## WHAT YOU NEED TO DO
Copy every line of text from the entries below without changing anything, leaving out the pictures.

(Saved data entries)
::::::::

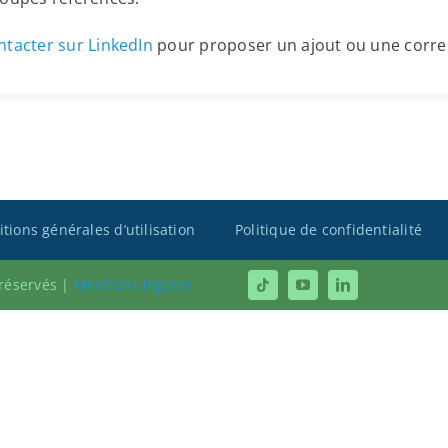
tacter sur LinkedIn
pour proposer un ajout ou une corre
tions générales d’utilisation
Politique de confidentialité
 réservés |
Mentions légales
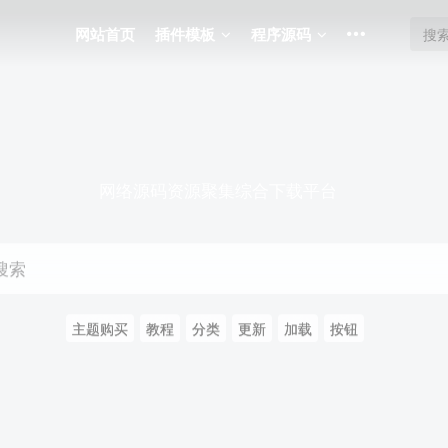
网站首页
插件模板
程序源码
网络源码资源聚集综合下载平台
搜索
主题购买
教程
分类
更新
加载
按钮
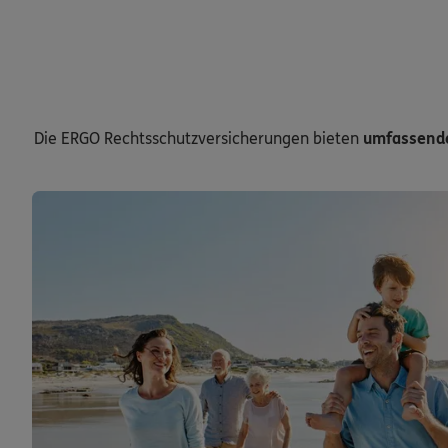
Die ERGO Rechtsschutzversicherungen bieten
umfassende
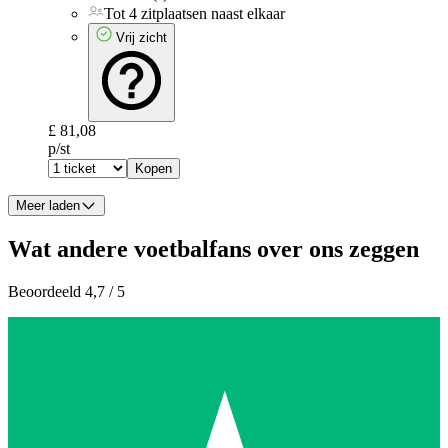
Tot 4 zitplaatsen naast elkaar
Vrij zicht
£ 81,08
p/st
Kopen
Meer laden
Wat andere voetbalfans over ons zeggen
Beoordeeld 4,7 / 5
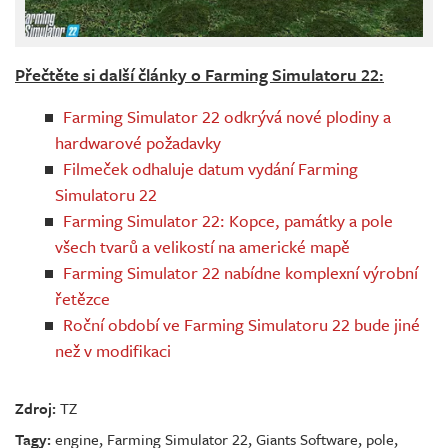
Přečtěte si další články o Farming Simulatoru 22:
Farming Simulator 22 odkrývá nové plodiny a
hardwarové požadavky
Filmeček odhaluje datum vydání Farming
Simulatoru 22
Farming Simulator 22: Kopce, památky a pole
všech tvarů a velikostí na americké mapě
Farming Simulator 22 nabídne komplexní výrobní
řetězce
Roční období ve Farming Simulatoru 22 bude jiné
než v modifikaci
Zdroj:
TZ
Tagy:
engine
,
Farming Simulator 22
,
Giants Software
,
pole
,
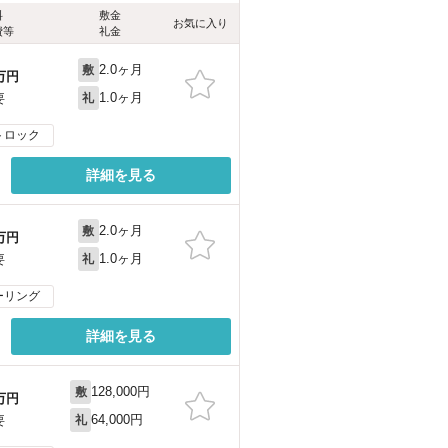
料
敷金
お気に入り
費等
礼金
2.0ヶ月
敷
万円
1.0ヶ月
要
礼
トロック
詳細を見る
2.0ヶ月
敷
万円
1.0ヶ月
要
礼
ーリング
詳細を見る
128,000円
敷
万円
64,000円
要
礼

::::::::

## WRITTEN ANSWER
tacter sur LinkedIn
pour proposer un ajout ou une corre
tions générales d’utilisation
Politique de confidentialité
 réservés |
Mentions légales
网站首页
插件模板
程序源码
网络源码资源聚集综合下载平台
搜索
主题购买
教程
分类
更新
加载
按钮
Die ERGO Rechtsschutzversicherungen bieten
umfassende
Tot 4 zitplaatsen naast elkaar
Vrij zicht
£ 81,08
p/st
Kopen
Meer laden
Wat andere voetbalfans over ons zeggen
Beoordeeld 4,7 / 5
Přečtěte si další články o Farming Simulatoru 22:
Farming Simulator 22 odkrývá nové plodiny a
hardwarové požadavky
Filmeček odhaluje datum vydání Farming
Simulatoru 22
Farming Simulator 22: Kopce, památky a pole
všech tvarů a velikostí na americké mapě
Farming Simulator 22 nabídne komplexní výrobní
řetězce
Roční období ve Farming Simulatoru 22 bude jiné
než v modifikaci
Zdroj:
TZ
Tagy:
engine
,
Farming Simulator 22
,
Giants Software
,
pole
,
料
敷金
お気に入り
費等
礼金
2.0ヶ月
敷
万円
1.0ヶ月
要
礼
トロック
詳細を見る
2.0ヶ月
敷
万円
1.0ヶ月
要
礼
ーリング
詳細を見る
128,000円
敷
万円
64,000円
要
礼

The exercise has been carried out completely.